**Action item**
Transcribe only the lines in the data below falling between the line with "ANDES LOA 1" and the line with "螺旋体病、恙虫病、森林脑炎、流行性出血热、蜱回归", including those two lines, and leave out any picture.
··· Provided records ···
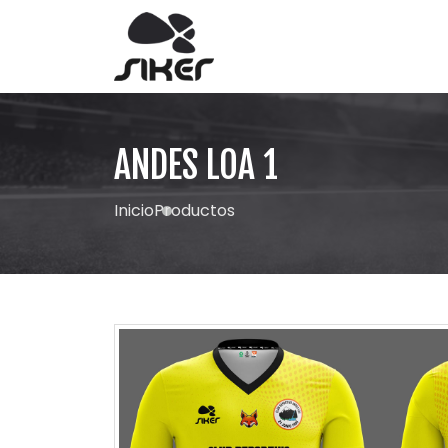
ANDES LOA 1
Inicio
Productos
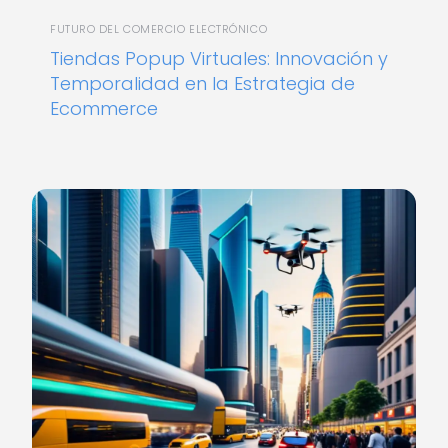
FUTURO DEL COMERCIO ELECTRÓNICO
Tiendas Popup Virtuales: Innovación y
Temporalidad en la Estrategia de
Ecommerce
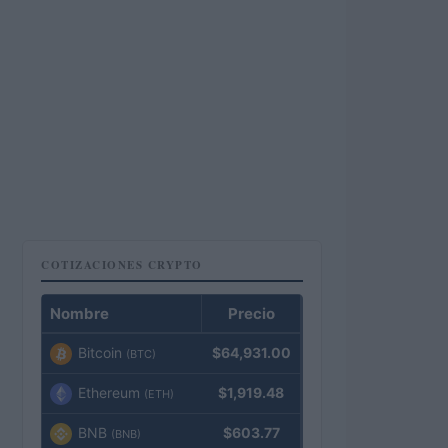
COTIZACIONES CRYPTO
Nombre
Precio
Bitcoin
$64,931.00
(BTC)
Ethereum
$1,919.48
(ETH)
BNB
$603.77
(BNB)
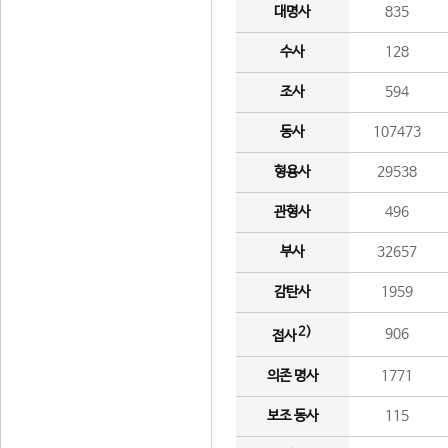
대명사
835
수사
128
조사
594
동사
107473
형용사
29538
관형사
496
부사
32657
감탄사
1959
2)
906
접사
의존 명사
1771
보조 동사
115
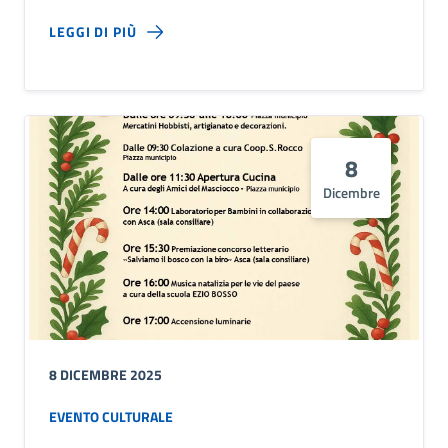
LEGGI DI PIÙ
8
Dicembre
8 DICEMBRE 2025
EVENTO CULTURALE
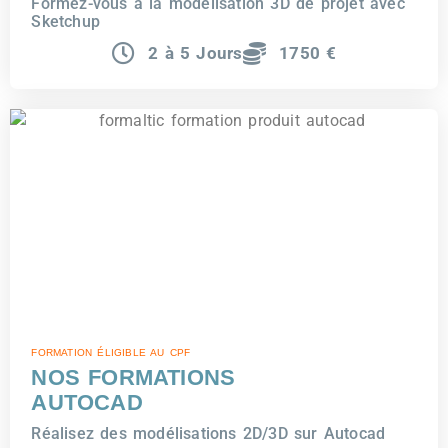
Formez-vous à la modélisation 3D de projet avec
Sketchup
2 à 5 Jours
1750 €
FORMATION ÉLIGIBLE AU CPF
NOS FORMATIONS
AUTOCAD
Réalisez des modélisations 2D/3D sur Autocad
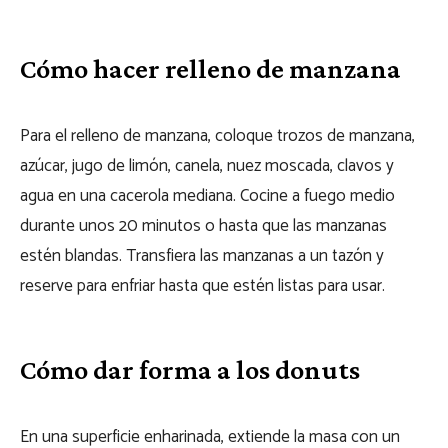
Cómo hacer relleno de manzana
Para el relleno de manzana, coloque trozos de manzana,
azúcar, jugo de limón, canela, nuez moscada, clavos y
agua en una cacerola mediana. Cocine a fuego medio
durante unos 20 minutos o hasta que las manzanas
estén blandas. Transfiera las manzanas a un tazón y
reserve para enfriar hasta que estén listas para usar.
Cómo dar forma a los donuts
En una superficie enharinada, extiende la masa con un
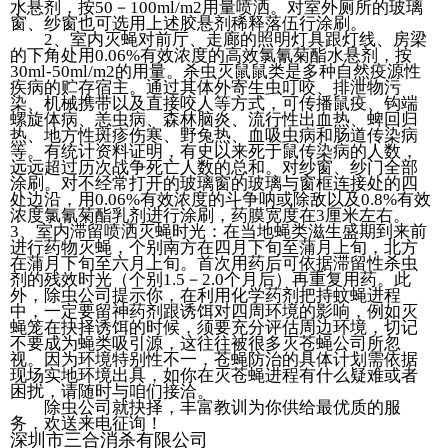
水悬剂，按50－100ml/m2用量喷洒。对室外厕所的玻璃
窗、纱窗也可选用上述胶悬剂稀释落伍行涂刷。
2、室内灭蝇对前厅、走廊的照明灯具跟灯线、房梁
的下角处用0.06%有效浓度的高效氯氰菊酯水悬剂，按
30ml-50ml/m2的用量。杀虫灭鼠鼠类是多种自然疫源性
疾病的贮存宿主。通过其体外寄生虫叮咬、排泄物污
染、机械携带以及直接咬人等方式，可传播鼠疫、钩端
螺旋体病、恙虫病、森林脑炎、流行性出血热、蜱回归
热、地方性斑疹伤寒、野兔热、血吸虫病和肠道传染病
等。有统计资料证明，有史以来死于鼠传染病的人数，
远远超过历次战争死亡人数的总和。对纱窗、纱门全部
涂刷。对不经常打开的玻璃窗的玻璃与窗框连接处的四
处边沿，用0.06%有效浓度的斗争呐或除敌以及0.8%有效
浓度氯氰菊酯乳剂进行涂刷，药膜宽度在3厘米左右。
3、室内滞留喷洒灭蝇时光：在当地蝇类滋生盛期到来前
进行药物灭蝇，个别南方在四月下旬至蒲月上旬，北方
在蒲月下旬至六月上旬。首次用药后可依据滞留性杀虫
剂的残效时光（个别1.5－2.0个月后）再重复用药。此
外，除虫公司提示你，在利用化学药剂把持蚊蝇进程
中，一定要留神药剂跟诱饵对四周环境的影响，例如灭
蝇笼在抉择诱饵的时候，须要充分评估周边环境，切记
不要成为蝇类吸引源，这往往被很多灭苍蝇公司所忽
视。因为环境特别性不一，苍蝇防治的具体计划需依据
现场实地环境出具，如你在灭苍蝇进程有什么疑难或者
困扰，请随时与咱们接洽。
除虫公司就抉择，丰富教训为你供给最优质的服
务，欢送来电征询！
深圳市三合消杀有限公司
···
··· Provided records ···
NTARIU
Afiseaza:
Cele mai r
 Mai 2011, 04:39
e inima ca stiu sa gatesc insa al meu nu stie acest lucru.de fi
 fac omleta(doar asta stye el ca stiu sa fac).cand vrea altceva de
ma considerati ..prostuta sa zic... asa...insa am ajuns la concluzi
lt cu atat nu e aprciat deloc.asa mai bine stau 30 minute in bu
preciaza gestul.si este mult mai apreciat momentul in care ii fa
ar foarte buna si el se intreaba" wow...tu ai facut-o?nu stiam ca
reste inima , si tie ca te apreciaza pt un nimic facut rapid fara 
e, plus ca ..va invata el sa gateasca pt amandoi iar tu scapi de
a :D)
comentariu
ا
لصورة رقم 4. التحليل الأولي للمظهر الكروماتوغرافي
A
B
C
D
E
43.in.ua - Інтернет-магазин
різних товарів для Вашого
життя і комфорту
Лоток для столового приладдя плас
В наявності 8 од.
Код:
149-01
···
··· Provided records ···
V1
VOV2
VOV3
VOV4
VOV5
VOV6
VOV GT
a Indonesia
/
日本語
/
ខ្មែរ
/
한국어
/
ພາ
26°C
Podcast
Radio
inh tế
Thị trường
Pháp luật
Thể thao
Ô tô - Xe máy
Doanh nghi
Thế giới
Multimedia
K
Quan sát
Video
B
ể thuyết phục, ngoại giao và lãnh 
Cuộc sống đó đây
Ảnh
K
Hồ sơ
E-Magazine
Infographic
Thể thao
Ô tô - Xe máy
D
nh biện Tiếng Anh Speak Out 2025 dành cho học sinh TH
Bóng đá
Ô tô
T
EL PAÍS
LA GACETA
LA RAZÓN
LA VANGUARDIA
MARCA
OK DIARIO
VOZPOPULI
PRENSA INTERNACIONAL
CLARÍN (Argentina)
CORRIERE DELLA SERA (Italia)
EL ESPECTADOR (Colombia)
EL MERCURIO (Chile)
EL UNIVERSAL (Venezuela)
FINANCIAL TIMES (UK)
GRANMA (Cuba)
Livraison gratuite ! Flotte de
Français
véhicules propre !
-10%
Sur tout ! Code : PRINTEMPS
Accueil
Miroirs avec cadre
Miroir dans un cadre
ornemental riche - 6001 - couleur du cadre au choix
···
**Solution**
ANDES LOA 1
Inicio
Productos
FUTURO DEL COMERCIO ELECTRÓNICO
Tiendas Popup Virtuales: Innovación y
Temporalidad en la Estrategia de
Ecommerce
COTIZACIONES CRYPTO
Nombre
Precio
Bitcoin
$64,931.00
(BTC)
Ethereum
$1,919.48
(ETH)
BNB
$603.77
(BNB)
대명사
835
수사
128
조사
594
동사
107473
형용사
29538
관형사
496
부사
32657
감탄사
1959
2)
906
접사
의존 명사
1771
보조 동사
115
LEGGI DI PIÙ
8
Dicembre
8 DICEMBRE 2025
EVENTO CULTURALE
Formez-vous à la modélisation 3D de projet avec
Sketchup
2 à 5 Jours
1750 €
FORMATION ÉLIGIBLE AU CPF
NOS FORMATIONS
AUTOCAD
Réalisez des modélisations 2D/3D sur Autocad
Cómo hacer relleno de manzana
Para el relleno de manzana, coloque trozos de manzana,
azúcar, jugo de limón, canela, nuez moscada, clavos y
agua en una cacerola mediana. Cocine a fuego medio
durante unos 20 minutos o hasta que las manzanas
estén blandas. Transfiera las manzanas a un tazón y
reserve para enfriar hasta que estén listas para usar.
Cómo dar forma a los donuts
En una superficie enharinada, extiende la masa con un
水悬剂，按50－100ml/m2用量喷洒。对室外厕所的玻璃
窗、纱窗也可选用上述胶悬剂稀释落伍行涂刷。
2、室内灭蝇对前厅、走廊的照明灯具跟灯线、房梁
的下角处用0.06%有效浓度的高效氯氰菊酯水悬剂，按
30ml-50ml/m2的用量。杀虫灭鼠鼠类是多种自然疫源性
疾病的贮存宿主。通过其体外寄生虫叮咬、排泄物污
染、机械携带以及直接咬人等方式，可传播鼠疫、钩端
螺旋体病、恙虫病、森林脑炎、流行性出血热、蜱回归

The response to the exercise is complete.